Document layout detection data:

· · · · ·

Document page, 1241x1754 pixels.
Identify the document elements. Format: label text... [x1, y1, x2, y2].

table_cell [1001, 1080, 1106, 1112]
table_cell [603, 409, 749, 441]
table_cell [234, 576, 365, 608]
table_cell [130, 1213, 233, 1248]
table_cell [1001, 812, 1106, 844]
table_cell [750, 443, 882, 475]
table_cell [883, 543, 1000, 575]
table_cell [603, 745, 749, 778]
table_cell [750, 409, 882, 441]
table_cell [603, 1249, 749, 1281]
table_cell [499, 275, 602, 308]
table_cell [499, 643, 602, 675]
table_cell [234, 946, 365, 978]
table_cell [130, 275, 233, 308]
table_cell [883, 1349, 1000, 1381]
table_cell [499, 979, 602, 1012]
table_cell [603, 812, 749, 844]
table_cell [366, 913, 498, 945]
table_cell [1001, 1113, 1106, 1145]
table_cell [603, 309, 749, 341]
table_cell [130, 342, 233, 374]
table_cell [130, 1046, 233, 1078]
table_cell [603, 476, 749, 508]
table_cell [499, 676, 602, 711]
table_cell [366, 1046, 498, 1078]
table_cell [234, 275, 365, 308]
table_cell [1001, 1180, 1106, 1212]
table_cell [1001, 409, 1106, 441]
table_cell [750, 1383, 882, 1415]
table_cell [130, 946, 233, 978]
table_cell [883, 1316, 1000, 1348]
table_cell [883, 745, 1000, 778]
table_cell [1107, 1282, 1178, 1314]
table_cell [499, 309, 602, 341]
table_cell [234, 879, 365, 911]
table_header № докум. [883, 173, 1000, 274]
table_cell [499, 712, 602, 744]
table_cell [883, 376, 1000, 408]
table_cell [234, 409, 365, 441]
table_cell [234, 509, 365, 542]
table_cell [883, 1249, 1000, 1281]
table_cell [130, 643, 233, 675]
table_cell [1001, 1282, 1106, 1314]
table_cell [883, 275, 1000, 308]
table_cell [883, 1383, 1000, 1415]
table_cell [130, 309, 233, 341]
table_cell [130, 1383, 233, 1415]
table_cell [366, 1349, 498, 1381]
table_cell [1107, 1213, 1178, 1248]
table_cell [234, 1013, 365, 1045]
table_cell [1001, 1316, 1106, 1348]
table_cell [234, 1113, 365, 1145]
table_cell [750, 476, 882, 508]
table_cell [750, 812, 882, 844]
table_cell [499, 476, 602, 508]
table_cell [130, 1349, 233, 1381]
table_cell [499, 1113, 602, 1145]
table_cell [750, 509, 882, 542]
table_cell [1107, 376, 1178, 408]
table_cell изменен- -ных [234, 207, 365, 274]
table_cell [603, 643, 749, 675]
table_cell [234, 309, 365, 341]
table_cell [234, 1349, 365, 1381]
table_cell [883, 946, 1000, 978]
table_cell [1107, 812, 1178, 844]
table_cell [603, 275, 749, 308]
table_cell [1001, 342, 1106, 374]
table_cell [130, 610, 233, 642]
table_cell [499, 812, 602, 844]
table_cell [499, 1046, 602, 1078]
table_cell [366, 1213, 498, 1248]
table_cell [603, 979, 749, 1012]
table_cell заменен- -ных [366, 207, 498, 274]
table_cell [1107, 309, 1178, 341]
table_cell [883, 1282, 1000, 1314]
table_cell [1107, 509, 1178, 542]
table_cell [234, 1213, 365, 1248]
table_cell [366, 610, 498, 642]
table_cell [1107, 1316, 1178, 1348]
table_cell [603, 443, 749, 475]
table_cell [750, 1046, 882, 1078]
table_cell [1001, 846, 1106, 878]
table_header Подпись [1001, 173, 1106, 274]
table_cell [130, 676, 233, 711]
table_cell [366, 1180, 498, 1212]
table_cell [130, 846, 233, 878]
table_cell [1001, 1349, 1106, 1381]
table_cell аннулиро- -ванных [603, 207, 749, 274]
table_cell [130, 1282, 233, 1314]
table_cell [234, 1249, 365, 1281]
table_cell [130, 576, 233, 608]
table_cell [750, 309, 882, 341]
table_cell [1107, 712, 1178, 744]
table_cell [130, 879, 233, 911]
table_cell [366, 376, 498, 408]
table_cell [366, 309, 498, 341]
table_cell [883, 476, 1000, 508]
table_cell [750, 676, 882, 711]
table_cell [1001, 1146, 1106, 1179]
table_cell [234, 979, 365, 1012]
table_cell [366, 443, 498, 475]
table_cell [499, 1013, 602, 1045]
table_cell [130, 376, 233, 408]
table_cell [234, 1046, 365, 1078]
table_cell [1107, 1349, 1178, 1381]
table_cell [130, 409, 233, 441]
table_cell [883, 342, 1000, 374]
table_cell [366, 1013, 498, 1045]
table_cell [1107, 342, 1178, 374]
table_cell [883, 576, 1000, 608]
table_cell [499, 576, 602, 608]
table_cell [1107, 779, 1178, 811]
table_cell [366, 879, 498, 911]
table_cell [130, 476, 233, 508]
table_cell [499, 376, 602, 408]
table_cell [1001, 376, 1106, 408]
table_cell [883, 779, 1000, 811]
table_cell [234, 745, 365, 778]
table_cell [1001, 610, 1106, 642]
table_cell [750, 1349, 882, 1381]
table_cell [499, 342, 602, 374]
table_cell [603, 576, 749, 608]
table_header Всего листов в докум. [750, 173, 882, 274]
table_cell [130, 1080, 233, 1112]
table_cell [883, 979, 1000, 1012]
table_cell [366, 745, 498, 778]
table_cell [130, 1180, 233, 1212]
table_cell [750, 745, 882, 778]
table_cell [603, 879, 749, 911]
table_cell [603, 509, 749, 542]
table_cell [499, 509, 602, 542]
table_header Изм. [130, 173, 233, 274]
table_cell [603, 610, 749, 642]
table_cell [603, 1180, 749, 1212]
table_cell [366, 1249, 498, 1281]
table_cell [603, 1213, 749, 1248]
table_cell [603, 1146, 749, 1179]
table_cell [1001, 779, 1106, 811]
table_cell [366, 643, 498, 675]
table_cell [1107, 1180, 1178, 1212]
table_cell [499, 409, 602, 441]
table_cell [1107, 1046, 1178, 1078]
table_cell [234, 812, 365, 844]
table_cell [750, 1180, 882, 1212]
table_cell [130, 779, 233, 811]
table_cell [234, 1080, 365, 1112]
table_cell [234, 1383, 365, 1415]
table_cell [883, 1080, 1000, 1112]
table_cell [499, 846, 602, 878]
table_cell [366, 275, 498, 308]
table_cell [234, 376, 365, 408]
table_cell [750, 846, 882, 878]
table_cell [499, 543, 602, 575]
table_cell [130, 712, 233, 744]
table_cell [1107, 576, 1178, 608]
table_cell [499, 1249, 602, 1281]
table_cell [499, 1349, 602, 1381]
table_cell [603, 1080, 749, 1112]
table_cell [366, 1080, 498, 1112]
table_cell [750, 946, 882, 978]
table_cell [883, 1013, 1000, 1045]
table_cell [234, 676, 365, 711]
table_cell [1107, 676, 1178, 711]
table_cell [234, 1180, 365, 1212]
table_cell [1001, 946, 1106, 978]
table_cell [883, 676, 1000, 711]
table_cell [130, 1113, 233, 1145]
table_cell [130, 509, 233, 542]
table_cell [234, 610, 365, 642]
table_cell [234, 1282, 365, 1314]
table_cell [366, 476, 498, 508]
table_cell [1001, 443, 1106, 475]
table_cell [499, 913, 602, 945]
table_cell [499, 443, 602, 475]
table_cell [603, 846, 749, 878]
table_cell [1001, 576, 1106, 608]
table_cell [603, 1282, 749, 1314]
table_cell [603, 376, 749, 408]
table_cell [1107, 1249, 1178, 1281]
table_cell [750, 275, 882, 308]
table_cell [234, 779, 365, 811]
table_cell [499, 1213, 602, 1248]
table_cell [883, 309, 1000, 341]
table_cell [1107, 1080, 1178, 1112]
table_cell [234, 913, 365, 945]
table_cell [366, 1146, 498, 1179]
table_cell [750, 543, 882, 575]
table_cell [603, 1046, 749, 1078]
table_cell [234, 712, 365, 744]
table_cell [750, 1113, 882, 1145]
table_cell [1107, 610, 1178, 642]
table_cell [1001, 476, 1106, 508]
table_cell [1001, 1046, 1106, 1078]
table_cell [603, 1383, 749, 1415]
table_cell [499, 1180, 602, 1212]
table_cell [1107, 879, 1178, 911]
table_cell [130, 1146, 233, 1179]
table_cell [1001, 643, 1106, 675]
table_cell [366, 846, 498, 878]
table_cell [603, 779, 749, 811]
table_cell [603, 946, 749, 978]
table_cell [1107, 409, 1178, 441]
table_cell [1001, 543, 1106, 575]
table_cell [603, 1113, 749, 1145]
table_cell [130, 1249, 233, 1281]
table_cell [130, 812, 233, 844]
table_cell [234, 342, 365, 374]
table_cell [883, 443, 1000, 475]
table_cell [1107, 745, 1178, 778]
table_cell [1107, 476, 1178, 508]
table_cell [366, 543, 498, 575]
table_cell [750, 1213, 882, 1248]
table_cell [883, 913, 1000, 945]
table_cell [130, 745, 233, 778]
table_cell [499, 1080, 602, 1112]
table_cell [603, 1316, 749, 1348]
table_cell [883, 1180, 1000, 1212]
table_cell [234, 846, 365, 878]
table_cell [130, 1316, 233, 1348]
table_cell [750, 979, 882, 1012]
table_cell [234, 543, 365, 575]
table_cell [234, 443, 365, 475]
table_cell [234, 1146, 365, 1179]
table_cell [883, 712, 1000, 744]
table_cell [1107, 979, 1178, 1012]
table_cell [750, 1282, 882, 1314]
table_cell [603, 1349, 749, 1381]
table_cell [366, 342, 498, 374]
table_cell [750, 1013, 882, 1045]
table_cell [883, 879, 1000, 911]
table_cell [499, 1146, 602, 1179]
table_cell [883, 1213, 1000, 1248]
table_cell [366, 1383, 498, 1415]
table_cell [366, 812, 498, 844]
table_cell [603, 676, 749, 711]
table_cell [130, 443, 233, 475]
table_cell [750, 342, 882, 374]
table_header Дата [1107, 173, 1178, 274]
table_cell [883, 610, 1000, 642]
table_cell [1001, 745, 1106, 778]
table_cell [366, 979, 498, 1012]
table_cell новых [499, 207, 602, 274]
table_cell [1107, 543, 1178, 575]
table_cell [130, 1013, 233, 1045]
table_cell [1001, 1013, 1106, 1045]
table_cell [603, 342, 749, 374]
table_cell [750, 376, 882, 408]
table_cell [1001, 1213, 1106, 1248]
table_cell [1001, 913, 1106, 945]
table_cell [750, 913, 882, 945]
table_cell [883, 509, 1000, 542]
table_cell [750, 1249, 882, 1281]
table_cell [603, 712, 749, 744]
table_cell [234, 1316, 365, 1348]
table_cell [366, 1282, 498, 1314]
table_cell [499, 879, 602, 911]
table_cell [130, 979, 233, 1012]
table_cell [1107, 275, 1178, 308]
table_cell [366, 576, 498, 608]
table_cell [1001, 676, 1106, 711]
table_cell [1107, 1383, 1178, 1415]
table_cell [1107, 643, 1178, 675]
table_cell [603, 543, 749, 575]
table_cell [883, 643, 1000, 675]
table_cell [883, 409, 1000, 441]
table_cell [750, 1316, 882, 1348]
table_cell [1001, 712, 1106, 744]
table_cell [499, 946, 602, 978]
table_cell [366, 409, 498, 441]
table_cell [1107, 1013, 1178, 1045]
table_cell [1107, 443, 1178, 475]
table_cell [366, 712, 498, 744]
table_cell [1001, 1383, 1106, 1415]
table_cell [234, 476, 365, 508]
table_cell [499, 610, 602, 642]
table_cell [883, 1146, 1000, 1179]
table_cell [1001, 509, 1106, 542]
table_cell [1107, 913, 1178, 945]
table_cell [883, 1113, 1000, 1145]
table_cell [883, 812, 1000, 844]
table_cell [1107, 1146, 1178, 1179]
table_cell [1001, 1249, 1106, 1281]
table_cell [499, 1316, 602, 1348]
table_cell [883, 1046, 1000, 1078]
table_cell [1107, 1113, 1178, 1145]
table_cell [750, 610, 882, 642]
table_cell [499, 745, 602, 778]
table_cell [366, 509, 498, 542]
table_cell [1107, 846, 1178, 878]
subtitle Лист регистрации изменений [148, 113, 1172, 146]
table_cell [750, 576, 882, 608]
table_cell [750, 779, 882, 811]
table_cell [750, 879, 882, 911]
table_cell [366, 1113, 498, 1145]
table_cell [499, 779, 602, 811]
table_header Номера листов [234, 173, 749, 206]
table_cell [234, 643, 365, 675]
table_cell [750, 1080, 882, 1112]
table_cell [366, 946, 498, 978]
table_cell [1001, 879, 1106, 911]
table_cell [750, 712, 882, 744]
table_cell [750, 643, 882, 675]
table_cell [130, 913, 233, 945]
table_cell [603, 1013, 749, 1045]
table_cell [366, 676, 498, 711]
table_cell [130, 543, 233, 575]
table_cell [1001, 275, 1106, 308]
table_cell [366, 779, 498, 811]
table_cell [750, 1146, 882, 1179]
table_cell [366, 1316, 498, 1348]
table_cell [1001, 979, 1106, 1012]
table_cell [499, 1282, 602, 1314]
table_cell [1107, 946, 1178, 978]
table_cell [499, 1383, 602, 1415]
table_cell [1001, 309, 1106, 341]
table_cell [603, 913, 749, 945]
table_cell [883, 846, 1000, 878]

· · · · ·

Exercise objective: Please filter the entries for the word "докум" and copy the lines that have it.

Your response:
table_header № докум. [883, 173, 1000, 274]
table_header Всего листов в докум. [750, 173, 882, 274]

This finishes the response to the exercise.